With all the hype being about low carbon building design these days and with an array of tools to choose from, Google SketchUp continues to grow in popularity. Gone are the outdated conceptions’ that architects manipulate primitive, simple shapes like virtual putty in 3D space, and now in, are new methods involving intelligent wall assemblies that “know” their own material make-up and that can be used to generate an information rich building model.
You could be forgiven if at first glance, you perceived this as a trend towards increasing complexity, and that future architects will need to be specialists in BIM methodology in order to contribute to architectural practice. Think again. Google SketchUp, is perhaps the easiest 3D CAD based software to learn on the market at the moment and is rapidly becoming the number one choice for architects in early phases of building design.

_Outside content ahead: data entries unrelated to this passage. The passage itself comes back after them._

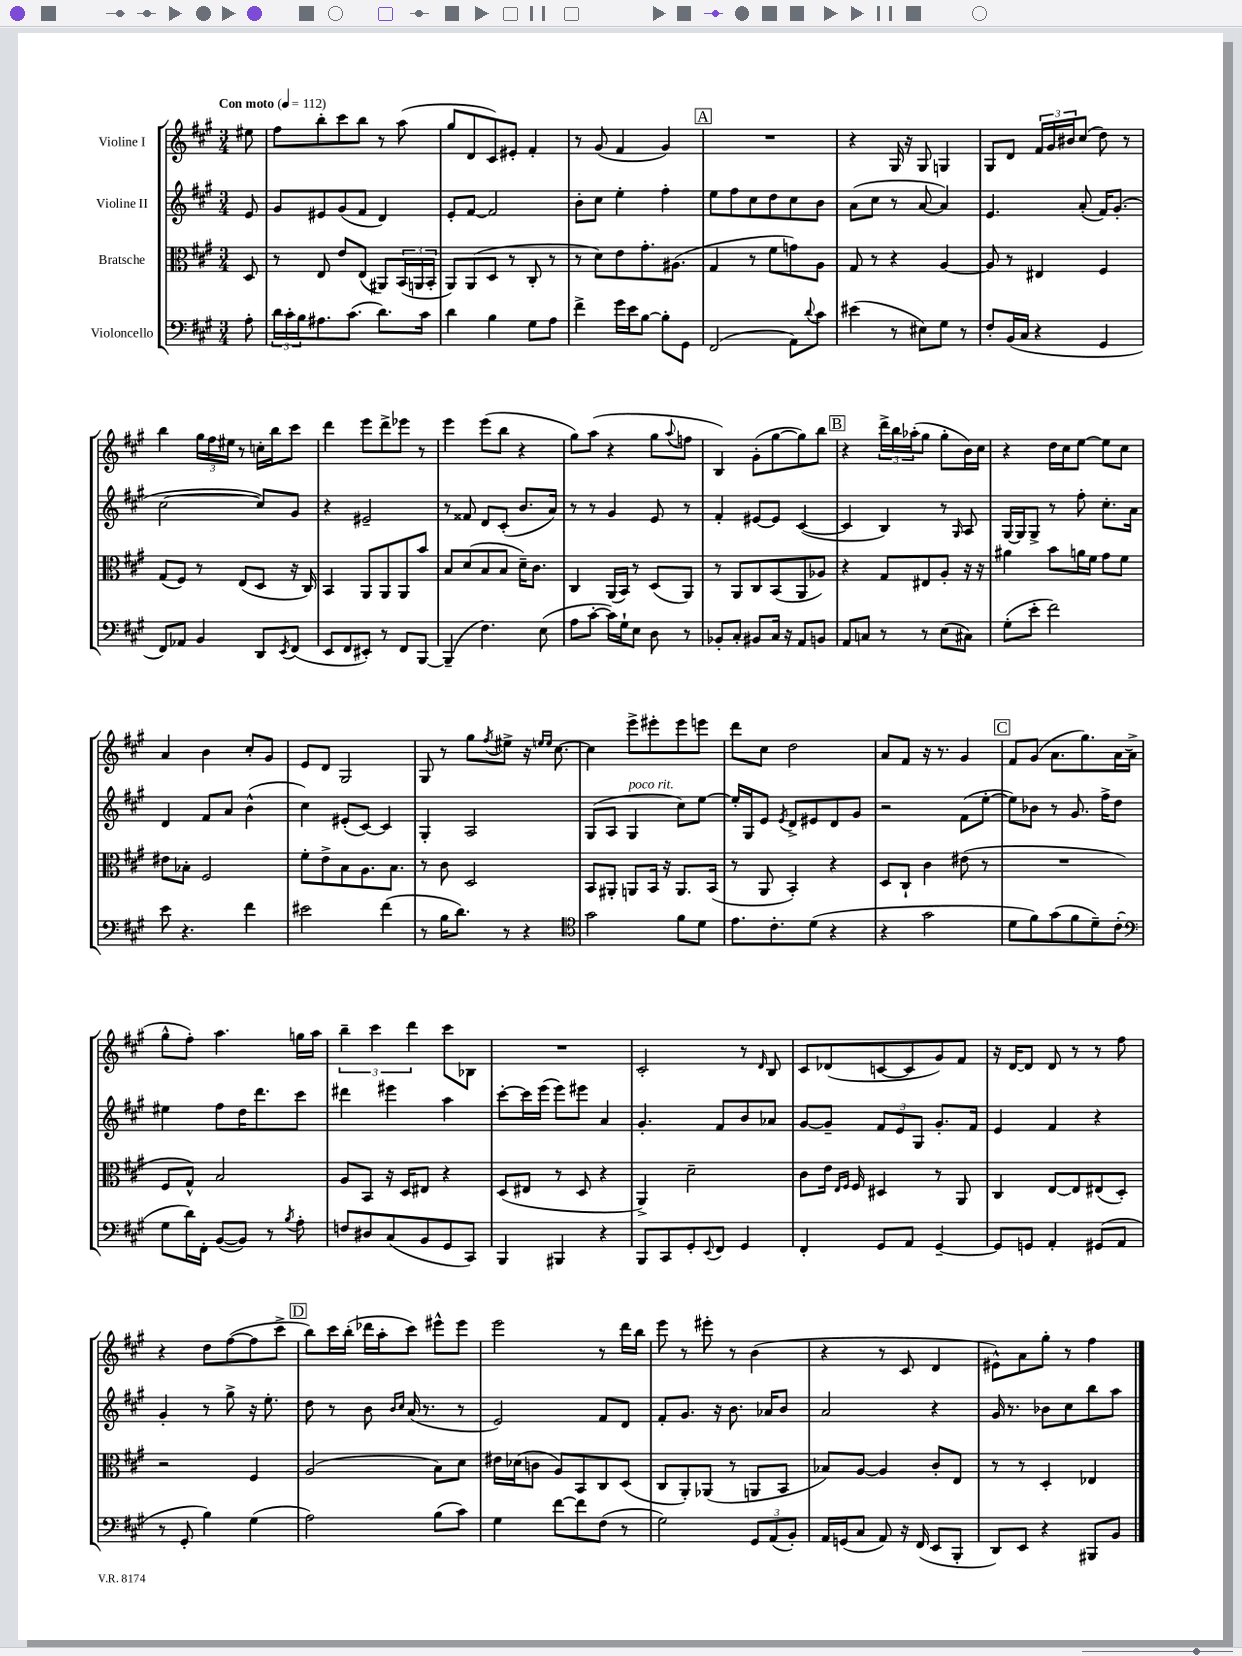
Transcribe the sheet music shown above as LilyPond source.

<<
\new StaffGroup <<
\new Staff = "s0" \with { instrumentName = "Violine I" } {
    \clef treble \key a \major \numericTimeSignature \time 3/4 \partial 8 \tempo "Con moto" 4 = 112
    eis''8 |
    fis''8 b''8-. cis'''8 b''8 r8 a''8( |
    gis''8 d'8 cis'8) eis'8-. fis'4-. |
    r8 gis'8( fis'4 gis'4) |
    \mark \markup { \box "A" } R2. |
    r4 gis16 r16 gis8 g4 |
    gis8 d'8 \tuplet 3/2 { fis'16 gis'16 bis'16 } cis''8( d''8) r8 |
    b''4 \tuplet 3/2 { gis''16 fis''16 eis''16 } r8 c''16-. b''16 cis'''8 |
    d'''4 e'''8 d'''8-> ees'''8 r8 |
    e'''4 e'''8( b''8 r4 |
    gis''8) a''8( r4 gis''8 \appoggiatura { a''8 } f''8 |
    b4) gis'8-.( gis''8~ gis''8) b''8 |
    \mark \markup { \box "B" } r4 \tuplet 3/2 { d'''16-> b''16 aes''16-.( } gis''8 gis''8-. b'16) cis''16 |
    r4 d''16 cis''16 e''8~ e''8 cis''8 |
    a'4 b'4 cis''8-. gis'8 |
    e'8 d'8 gis2 |
    gis8 r8 gis''8 \acciaccatura { fis''8 } eis''8-> r16 \grace { e''16 e''16 } cis''8.~ |
    cis''4 e'''8-> eis'''8-. eis'''8 e'''8 |
    d'''8 cis''8 d''2 |
    a'8 fis'8 r16 r8. gis'4 |
    \mark \markup { \box "C" } fis'8 gis'8( a'8. gis''8.) a'16 a'16->( |
    gis''8-^ fis''8-.) a''4. g''16 a''16 |
    \tuplet 3/2 { b''4-- cis'''4 d'''4 } cis'''8 bes8 |
    R2. |
    cis'2-. r8 \grace { d'16 } b8 |
    cis'8 des'8( c'8~ c'8 gis'8) fis'8 |
    r16 d'16~ d'8 d'8 r8 r8 fis''8 |
    r4 d''8 fis''8~( fis''8 cis'''8-> |
    \mark \markup { \box "D" } b''8) cis'''16 b''16-.( des'''16 a''16-. cis'''8) eis'''8-^ eis'''8 |
    e'''2 r8 d'''16 b''16 |
    e'''8 r8 eis'''8-. r8 b'4( |
    r4 r8 cis'8 d'4 |
    eis'8-^) a'8 gis''8-. r8 fis''4 \bar "|." |
}
\new Staff = "s1" \with { instrumentName = "Violine II" } {
    \clef treble \key a \major \numericTimeSignature \time 3/4 \partial 8
    e'8 |
    gis'8 eis'8 gis'8( fis'8 d'4) |
    e'8-. fis'8~ fis'2 |
    b'8-. cis''8 e''4-. fis''4-. |
    \mark \markup { \box "A" } e''8 fis''8 cis''8 d''8 cis''8 b'8 |
    a'8( cis''8 r8 a'8~ a'4) |
    e'4. a'8-.( fis'16) gis'8.-.( |
    cis''2~ cis''8) gis'8 |
    r4 eis'2-- |
    r8 fisis'8 d'8 cis'8-.( b'8. a'16) |
    r8 r8 gis'4 e'8 r8 |
    fis'4-. eis'8~ eis'8 cis'4~( |
    \mark \markup { \box "B" } cis'4 b4) r8 \grace { gis16 } a8 |
    gis16~ gis16 gis8-> r8 fis''8-. cis''8.-. a'16 |
    d'4 fis'8 a'8 b'4-^( |
    cis''4) eis'8-.( cis'8~) cis'4 |
    gis4-. a2 |
    gis8( a8 gis4^\markup { \italic "poco rit." } cis''8) e''8~ |
    e''16-. gis16 e'8 \acciaccatura { e'8 } d'8-> eis'8 d'8 gis'8 |
    r2 fis'8( e''8~-. |
    \mark \markup { \box "C" } e''8) bes'8 r8 gis'8. fis''16-> d''8 |
    eis''4 fis''8 d''16 d'''8. cis'''8 |
    dis'''4 eis'''4 a''4 |
    cis'''8~-. cis'''16 e'''16( e'''8) eis'''8 a'4 |
    gis'4.-. fis'8 b'8 aes'8 |
    gis'8~ gis'8-- \tuplet 3/2 { fis'8 e'8 gis8 } gis'8.-. fis'16 |
    e'4 fis'4 r4 |
    gis'4-. r8 gis''8-> r16 e''8.-. |
    \mark \markup { \box "D" } d''8 r8 b'8 \grace { b'16 cis''16 } a'16( r8. r8 |
    e'2) fis'8 d'8 |
    fis'8-. gis'8. r16 b'8. aes'16 b'8 |
    a'2 r4 |
    gis'16 r8. bes'8 cis''8 b''8 a''8 \bar "|." |
}
\new Staff = "s2" \with { instrumentName = "Bratsche" } {
    \clef alto \key a \major \numericTimeSignature \time 3/4 \partial 8
    d8 |
    r8 e8 e'8 e8( ais,8) \tuplet 3/2 { b,16( a,16 b,16-. } |
    a,8) a,8( d8 r8 cis8-. r8 |
    r8 d'8) e'8 gis'8.-. ais8.( |
    \mark \markup { \box "A" } gis4 r8 fis'8 g'8) a8 |
    gis8 r8 r4 a4~ |
    a8 r8 eis4 fis4 |
    gis8( fis8) r8 e8( d8 r16 cis16) |
    b,4 a,8 a,8 a,8 b'8 |
    b8 d'8( b8 b8 d'16--) cis'8. |
    cis4 a,16( b,16) r8 d8( a,8) |
    r8 a,8 cis8 b,8( a,8 aes8) |
    \mark \markup { \box "B" } r4 gis8 eis8 a8-. r16 r16 |
    ais'4 b'8 a'16 fis'16 gis'8 fis'8 |
    eis'8 bes8-. fis2 |
    fis'8-. e'8-> b8 a8. b8. |
    r8 cis'8 d2 |
    b,8 ais,8-. a,8 b,16 r16 a,8. b,16( |
    r8 a,8 b,4-.) r4 |
    d8 cis8-! cis'4 eis'8( r8 |
    \mark \markup { \box "C" } R2. |
    fis8 gis8-^) b2 |
    a8 b,8 r16 d16 eis8 r4 |
    d8( eis8 r8 d8 r4 |
    a,4->) d'2-- |
    cis'8 e'16 \grace { e16 fis16 } fis16 dis4 r8 a,8 |
    cis4 e8~ e8 eis8( d8-.) |
    r2 fis4 |
    \mark \markup { \box "D" } a2( b8) d'8 |
    eis'16 des'16( c'8 a8) b,8 cis8 d8( |
    cis8 a,8-.) aes,8( r8 a,8 b,8 |
    bes8) a8~ a4 cis'8-. e8 |
    r8 r8 d4-. ees4 \bar "|." |
}
\new Staff = "s3" \with { instrumentName = "Violoncello" } {
    \clef bass \key a \major \numericTimeSignature \time 3/4 \partial 8
    a8-. |
    \tuplet 3/2 { d'16 cis'16-. b16 } ais8. cis'8.( d'8.) cis'16 |
    d'4 b4 gis8 a8 |
    fis'4-> gis'16 e'16 b8~ b8-. gis,8 |
    \mark \markup { \box "A" } fis,2( a,8) \appoggiatura { d'8 } cis'8 |
    eis'4( r8 eis8) gis8 r8 |
    fis8-. b,16( cis16 r4 gis,4 |
    fis,8) aes,8 b,4 d,8 \acciaccatura { e,8 } fis,8( |
    e,8 fis,8 eis,8-.) r8 fis,8 b,,8~ |
    b,,4--( fis4.) e8( |
    a8 cis'8~-. cis'16) gis16-! e8 d8 r8 |
    bes,8-. cis8-. bis,8 cis16 r16 a,8 b,8 |
    \mark \markup { \box "B" } a,8 c8 r8 r8 e8( cis8) |
    gis8-.( e'8-. fis'2) |
    e'8 r4. fis'4 |
    eis'2 fis'4( |
    r8 b16 d'8.) r8 r4 |
    \clef tenor gis'2 fis'8 d'8 |
    e'8. cis'8.-. d'8( r4 |
    r4 gis'2 |
    \mark \markup { \box "C" } d'8 fis'8) gis'8( fis'8 d'8--) cis'8-.( |
    \clef bass gis8 d'16) fis,16-. b,8~( b,8) r8 \acciaccatura { b8 } a8-. |
    f8 dis8 cis8( b,8 gis,8 cis,8) |
    b,,4 bis,,4 r4 |
    b,,8 cis,8 gis,8-. \appoggiatura { e,8 } fis,8 gis,4 |
    fis,4-. gis,8 a,8 gis,4~-- |
    gis,8 g,8 a,4-. gis,8( a,8 |
    r8 gis,8-. b4) gis4( |
    \mark \markup { \box "D" } a2) b8( cis'8) |
    gis4 fis'8~ fis'8 fis8( r8 |
    gis2) \tuplet 3/2 { gis,8 a,8( b,8-.) } |
    a,16 g,16( cis8 a,8) r16 fis,16( e,8 b,,8-. |
    d,8) e,8 r4 bis,,8 b,8 \bar "|." |
}
>>
>>
\layout { \context { \Score \remove "Bar_number_engraver" } }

Although SketchUp does not provide the BIM functionality that is present in other far more expensive solutions, I believe the future is very promising. SketchUp has a short learning curve, competitive price (free), 3D-based focus (a prerequisite for BIM programs), pleasing visualization capabilities make SketchUp a strong contender to begin with. Now add the fact that it is part of the “Google Empire,” directly connected to Google Earth and its repository of 3D buildings, terrain, and street views—as well as the 3D Warehouse—and you have a contender with enviable if not inevitable odds for success.
Of course, SketchUp does not currently possess all of the functionality of more expensive programs—far from it. Nevertheless, now in its 8th Version, SketchUp has already become a far more sophisticated program than version 1.0. greenspaceLive plans to harness the capabilities of SketchUp, by offering gModeller an energy analysis plug-in, which allows Architects to make informed decisions on building design.